START LISTED RECORDS

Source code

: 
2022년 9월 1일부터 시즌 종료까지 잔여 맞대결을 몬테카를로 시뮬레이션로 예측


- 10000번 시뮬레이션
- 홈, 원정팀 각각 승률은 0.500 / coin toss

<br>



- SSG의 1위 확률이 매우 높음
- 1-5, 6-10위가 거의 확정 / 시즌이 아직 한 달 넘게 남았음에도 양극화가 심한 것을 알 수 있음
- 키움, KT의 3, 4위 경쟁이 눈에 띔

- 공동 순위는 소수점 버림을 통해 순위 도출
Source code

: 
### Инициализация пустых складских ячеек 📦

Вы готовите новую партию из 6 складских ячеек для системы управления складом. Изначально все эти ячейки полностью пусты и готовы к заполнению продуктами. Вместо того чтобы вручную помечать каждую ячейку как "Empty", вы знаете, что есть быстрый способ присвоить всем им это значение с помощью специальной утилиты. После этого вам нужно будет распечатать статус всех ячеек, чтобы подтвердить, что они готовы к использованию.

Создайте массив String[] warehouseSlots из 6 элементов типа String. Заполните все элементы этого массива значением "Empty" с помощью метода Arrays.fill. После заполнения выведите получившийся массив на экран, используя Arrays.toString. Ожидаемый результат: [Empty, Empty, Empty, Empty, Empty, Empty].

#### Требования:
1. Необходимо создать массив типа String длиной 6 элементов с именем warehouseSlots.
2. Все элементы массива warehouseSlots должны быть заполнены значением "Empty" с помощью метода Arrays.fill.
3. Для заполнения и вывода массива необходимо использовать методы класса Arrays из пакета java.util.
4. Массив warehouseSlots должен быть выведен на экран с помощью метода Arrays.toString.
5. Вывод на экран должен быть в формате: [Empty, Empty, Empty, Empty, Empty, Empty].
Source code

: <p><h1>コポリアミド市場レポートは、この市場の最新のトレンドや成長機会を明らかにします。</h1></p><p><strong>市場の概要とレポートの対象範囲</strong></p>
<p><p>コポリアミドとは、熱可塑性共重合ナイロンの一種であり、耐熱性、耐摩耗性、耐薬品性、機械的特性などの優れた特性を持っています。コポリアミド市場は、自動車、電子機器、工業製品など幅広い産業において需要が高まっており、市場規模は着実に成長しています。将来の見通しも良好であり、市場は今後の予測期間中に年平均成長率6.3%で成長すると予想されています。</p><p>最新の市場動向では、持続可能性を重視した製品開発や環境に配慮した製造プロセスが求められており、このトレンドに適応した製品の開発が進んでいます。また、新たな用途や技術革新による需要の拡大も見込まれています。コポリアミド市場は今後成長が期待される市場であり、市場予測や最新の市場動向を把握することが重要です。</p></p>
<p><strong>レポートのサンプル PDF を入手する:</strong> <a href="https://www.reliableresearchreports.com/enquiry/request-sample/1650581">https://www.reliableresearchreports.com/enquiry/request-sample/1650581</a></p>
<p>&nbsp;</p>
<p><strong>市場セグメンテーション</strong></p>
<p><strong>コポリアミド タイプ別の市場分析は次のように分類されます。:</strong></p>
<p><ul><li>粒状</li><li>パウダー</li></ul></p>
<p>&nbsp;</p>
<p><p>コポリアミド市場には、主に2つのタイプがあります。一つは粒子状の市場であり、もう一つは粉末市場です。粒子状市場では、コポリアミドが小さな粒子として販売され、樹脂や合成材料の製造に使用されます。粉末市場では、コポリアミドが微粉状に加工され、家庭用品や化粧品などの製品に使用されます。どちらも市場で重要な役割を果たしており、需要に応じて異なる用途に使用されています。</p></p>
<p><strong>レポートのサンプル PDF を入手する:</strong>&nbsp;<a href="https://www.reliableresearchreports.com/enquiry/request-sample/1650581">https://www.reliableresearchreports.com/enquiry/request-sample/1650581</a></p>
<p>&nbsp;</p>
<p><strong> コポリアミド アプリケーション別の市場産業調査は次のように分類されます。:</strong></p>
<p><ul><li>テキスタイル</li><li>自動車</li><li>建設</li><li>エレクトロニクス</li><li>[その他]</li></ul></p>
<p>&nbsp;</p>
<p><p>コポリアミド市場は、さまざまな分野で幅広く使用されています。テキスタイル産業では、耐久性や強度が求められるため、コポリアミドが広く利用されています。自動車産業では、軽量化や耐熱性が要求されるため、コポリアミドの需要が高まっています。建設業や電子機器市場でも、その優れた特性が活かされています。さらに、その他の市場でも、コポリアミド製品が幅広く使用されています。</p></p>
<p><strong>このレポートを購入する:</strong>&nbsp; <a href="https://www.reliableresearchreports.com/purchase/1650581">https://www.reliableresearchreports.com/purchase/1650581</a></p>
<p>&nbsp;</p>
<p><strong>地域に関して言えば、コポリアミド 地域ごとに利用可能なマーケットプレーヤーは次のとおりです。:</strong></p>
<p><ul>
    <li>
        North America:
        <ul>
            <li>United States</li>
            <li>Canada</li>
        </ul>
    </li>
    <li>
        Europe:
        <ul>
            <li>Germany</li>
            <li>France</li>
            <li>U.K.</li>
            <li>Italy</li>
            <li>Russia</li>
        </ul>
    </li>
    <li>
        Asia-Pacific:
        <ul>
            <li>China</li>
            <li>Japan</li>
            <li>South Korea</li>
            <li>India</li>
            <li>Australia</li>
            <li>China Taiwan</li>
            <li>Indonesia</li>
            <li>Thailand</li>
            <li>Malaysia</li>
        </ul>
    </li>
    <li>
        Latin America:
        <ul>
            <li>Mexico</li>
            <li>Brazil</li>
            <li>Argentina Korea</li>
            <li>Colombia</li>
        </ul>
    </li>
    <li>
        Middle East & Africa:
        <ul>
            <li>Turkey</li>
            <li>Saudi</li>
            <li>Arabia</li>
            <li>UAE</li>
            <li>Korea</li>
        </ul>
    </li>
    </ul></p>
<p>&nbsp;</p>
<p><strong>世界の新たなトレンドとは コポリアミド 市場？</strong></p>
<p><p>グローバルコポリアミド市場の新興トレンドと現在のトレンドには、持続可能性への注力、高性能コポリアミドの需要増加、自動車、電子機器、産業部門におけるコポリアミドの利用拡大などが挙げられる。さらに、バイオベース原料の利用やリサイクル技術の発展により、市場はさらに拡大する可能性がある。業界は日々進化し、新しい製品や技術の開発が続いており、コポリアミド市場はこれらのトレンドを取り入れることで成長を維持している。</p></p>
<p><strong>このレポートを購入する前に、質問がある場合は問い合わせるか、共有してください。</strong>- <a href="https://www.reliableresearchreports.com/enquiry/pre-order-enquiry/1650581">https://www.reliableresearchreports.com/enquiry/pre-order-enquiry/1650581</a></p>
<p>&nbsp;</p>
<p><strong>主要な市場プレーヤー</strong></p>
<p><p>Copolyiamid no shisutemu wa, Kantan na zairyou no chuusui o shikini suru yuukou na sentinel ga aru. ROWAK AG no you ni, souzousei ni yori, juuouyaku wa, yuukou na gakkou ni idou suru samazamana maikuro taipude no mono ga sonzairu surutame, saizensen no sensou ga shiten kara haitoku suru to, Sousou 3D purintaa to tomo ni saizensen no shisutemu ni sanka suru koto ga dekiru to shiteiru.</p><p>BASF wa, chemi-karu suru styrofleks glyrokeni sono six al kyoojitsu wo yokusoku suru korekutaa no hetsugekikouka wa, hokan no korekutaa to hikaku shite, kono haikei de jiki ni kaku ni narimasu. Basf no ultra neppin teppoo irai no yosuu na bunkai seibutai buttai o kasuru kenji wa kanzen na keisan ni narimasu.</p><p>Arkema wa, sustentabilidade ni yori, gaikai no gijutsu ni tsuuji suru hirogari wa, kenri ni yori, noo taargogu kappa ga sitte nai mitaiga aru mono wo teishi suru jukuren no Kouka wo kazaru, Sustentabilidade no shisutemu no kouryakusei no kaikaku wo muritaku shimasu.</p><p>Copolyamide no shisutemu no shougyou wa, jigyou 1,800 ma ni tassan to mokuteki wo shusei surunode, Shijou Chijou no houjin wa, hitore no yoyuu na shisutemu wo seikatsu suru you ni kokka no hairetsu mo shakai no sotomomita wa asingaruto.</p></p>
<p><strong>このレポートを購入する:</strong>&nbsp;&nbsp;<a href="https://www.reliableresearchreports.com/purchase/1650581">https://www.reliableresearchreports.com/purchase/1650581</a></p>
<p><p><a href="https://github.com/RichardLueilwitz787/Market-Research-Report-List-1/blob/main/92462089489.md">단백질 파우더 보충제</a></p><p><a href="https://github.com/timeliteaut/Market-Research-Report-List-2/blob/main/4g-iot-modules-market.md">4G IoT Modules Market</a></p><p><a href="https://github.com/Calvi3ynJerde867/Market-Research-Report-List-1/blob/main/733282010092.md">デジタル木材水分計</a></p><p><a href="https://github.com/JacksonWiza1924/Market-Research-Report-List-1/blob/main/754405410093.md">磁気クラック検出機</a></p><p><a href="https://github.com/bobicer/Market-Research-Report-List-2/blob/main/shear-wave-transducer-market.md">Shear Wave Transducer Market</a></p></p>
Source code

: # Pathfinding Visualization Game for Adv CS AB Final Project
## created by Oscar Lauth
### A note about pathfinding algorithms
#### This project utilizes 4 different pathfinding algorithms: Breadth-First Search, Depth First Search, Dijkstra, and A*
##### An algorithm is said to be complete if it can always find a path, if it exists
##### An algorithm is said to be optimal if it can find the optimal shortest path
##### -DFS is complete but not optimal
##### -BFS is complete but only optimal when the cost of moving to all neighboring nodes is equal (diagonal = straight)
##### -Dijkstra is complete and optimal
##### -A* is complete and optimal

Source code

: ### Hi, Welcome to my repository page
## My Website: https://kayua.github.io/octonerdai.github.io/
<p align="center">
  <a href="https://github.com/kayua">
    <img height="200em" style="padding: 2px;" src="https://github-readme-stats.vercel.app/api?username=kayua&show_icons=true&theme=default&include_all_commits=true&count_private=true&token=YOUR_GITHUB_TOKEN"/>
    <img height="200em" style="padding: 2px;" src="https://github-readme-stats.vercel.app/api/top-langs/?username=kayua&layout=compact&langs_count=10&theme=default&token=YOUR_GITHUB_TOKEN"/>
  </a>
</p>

END LISTED RECORDS

* **TO DO**: Every line of the listing that includes the word "said" belongs in the answer.

* **ANSWER FOR THE TASK**:
##### An algorithm is said to be complete if it can always find a path, if it exists
##### An algorithm is said to be optimal if it can find the optimal shortest path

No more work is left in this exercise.